565P - Selinexor in combination with topotecan in patients with advanced or metastatic solid tumours: Results of an open label, single-center, multi-arm phase Ib study

Background

Selinexor, a first-in-class, novel oral selective inhibitor of nuclear export which inhibits the Exportin-1 (XPO1) or chromosomal region maintenance 1 (CRM1), had demonstrated synergistic activity with many chemotherapies and conferred antitumor efficacy in multiple cancers in in vivo studies.

Methods

This was an open label, single-center, multi-arm phase Ib study utilizing a "3 + 3” design and a "basket type” expansion.
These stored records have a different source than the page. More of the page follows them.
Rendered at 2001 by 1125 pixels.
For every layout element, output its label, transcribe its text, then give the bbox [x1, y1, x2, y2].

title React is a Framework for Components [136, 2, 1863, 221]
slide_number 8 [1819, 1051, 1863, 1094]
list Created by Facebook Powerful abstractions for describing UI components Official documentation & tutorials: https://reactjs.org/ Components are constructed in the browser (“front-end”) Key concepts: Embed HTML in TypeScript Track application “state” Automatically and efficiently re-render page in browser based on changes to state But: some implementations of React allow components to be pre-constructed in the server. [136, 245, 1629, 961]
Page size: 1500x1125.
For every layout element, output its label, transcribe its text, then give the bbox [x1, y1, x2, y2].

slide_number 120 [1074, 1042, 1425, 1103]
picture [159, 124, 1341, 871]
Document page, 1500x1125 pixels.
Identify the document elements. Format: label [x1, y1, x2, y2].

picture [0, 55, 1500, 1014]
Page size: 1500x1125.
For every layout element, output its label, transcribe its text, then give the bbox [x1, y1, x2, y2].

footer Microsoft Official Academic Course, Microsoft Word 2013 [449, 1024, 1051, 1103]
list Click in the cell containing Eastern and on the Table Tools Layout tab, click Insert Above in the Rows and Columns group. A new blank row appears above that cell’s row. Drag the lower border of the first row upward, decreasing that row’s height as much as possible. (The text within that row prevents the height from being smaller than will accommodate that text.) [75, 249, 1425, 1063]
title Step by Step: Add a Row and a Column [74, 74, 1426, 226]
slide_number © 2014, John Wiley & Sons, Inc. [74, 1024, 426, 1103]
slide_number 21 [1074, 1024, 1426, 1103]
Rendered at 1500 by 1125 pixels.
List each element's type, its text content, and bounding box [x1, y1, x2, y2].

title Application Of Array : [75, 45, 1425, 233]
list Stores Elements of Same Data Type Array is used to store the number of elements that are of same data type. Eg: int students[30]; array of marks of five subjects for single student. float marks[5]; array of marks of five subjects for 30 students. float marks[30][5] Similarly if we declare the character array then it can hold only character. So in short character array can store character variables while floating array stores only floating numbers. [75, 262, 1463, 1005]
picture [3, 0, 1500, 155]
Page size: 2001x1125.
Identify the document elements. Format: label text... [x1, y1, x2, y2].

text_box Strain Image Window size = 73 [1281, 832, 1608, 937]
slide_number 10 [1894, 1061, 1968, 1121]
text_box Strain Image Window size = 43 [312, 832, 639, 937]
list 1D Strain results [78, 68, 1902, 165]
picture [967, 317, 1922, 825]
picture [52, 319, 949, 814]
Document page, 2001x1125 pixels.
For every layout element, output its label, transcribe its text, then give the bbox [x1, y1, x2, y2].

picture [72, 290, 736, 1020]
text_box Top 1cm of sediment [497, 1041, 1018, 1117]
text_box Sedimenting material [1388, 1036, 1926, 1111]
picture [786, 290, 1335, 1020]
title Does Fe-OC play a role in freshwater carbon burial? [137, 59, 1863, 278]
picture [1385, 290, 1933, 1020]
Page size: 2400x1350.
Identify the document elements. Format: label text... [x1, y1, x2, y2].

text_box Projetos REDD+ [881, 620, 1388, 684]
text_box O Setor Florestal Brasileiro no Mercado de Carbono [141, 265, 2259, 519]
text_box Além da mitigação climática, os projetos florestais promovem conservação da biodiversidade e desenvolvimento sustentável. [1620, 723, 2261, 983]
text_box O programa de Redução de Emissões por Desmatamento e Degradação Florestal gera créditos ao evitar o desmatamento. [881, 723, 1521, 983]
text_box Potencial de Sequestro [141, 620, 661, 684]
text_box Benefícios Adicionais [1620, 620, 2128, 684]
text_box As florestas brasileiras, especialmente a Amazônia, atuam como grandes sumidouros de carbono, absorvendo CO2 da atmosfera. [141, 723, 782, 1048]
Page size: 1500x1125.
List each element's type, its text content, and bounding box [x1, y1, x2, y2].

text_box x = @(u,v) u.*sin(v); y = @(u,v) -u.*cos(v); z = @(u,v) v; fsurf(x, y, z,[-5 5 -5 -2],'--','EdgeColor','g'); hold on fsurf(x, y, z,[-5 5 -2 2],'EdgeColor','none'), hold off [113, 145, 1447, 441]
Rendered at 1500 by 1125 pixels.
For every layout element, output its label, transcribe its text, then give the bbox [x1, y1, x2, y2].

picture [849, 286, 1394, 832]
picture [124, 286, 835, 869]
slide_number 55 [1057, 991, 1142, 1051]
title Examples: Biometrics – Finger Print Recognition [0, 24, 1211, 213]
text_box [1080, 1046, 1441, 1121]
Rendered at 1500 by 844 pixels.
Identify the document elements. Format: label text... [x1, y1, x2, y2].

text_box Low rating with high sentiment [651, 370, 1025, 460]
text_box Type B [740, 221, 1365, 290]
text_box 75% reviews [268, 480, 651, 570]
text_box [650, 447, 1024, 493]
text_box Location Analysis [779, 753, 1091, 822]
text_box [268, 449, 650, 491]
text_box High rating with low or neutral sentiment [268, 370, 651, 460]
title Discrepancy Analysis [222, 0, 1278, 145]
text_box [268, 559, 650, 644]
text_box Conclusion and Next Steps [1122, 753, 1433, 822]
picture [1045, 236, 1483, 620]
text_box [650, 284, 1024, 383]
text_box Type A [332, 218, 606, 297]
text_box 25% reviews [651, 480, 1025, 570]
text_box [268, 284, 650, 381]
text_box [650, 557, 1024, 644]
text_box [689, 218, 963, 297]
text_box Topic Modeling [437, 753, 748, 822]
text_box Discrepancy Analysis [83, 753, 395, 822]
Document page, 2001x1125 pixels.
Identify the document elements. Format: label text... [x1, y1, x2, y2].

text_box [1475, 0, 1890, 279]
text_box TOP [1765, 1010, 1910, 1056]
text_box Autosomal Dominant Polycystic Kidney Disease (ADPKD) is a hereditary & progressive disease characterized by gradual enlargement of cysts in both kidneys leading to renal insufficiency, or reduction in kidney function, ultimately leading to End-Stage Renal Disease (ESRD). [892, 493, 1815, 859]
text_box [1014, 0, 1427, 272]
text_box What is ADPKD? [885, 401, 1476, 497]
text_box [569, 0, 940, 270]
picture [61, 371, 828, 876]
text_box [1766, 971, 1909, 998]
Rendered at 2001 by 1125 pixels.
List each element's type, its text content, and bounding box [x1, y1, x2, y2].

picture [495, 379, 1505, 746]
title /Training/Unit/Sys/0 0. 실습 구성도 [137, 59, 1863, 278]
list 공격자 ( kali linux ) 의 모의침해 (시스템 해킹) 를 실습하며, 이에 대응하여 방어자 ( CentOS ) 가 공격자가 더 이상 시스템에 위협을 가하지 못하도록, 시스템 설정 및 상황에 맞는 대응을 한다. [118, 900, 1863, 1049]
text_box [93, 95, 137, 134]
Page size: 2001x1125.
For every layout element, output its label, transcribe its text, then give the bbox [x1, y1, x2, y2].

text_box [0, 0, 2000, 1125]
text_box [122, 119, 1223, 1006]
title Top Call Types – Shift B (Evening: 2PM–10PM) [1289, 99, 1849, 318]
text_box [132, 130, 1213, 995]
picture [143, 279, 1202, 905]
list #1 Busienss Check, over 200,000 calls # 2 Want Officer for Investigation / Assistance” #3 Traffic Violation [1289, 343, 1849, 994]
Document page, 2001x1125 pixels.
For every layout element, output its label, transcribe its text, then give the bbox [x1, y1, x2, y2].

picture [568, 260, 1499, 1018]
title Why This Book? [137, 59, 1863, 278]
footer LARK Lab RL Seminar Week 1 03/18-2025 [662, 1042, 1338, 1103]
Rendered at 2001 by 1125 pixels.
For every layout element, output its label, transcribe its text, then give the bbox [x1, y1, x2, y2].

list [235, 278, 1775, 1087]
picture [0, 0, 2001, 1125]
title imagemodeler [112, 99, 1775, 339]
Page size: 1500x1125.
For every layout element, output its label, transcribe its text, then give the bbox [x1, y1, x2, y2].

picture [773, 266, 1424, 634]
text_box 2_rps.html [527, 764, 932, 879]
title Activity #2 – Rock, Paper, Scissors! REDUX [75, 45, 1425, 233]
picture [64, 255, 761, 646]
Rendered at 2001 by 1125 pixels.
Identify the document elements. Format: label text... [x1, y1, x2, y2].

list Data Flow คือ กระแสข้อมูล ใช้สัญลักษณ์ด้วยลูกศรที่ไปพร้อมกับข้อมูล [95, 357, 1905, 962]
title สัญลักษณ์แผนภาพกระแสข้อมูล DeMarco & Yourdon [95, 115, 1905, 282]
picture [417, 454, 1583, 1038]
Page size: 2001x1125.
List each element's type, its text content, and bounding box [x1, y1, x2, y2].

Selinexor with topotecan was employed as one of the 13 parallel arms. Patients with advanced or metastatic solid tumours who were unresponsive or had relapsed following prior systemic therapy or where the addition of selinexor to standard chemotherapy deemed appropriate and acceptable, were eligible.

Results

Fourteen patients with the median age of 60 (range, 21 – 68 years) were treated, and the most common cancer types were gynecological cancers; including ovarian (n=5), endometrial (n=2), and 1 each with fallopian tube and vaginal cancers. All 14 patients had at least one treatment emergent adverse events (TEAE) and 13 patients were evaluable for response. The most prevalent TEAE were followings; anemia (85%), fatigue (78%), thrombocytopenia (71%), hyperglycemia (71%), hyponatremia (64%), nausea (64%), fatigue (61%), hypomagnesemia (57%), and vomiting (57%). The commonest grade ≥ 3 TEAE were hyponatremia (28%), anemia (21%), neutropenia (21%), thrombocytopenia (21%) and leukopenia (14%). Two patients dosed at selinexor 60mg had dose limiting toxicities. One patient had grade 3 nausea and vomiting where other experienced grade 4 neutropenia and thrombocytopenia. A patient with endometrial cancer achieved partial response (7.7%) and treatment to failure (TTF) was 48 weeks whereas six patients (46.1%) had stable disease contributing the clinical benefit rate of 53.8%. TTF ranged from 3 to 74 weeks.

Conclusions

Our study showed that once weekly selinexor in combination with topotecan was viable and showed clinical activity with substantial objective responses and the recommend phase II dose of selinexor was 60 mg once weekly in combination with IV topotecan. Future studies are warranted of once weekly oral selinexor in combiation with once weekly oral topotecan.

Clinical trial identification

NCT02419495.

Editorial acknowledgement

Legal entity responsible for the study

The authors.

Funding

Karyopharm.

Disclosure

All authors have declared no conflicts of interest.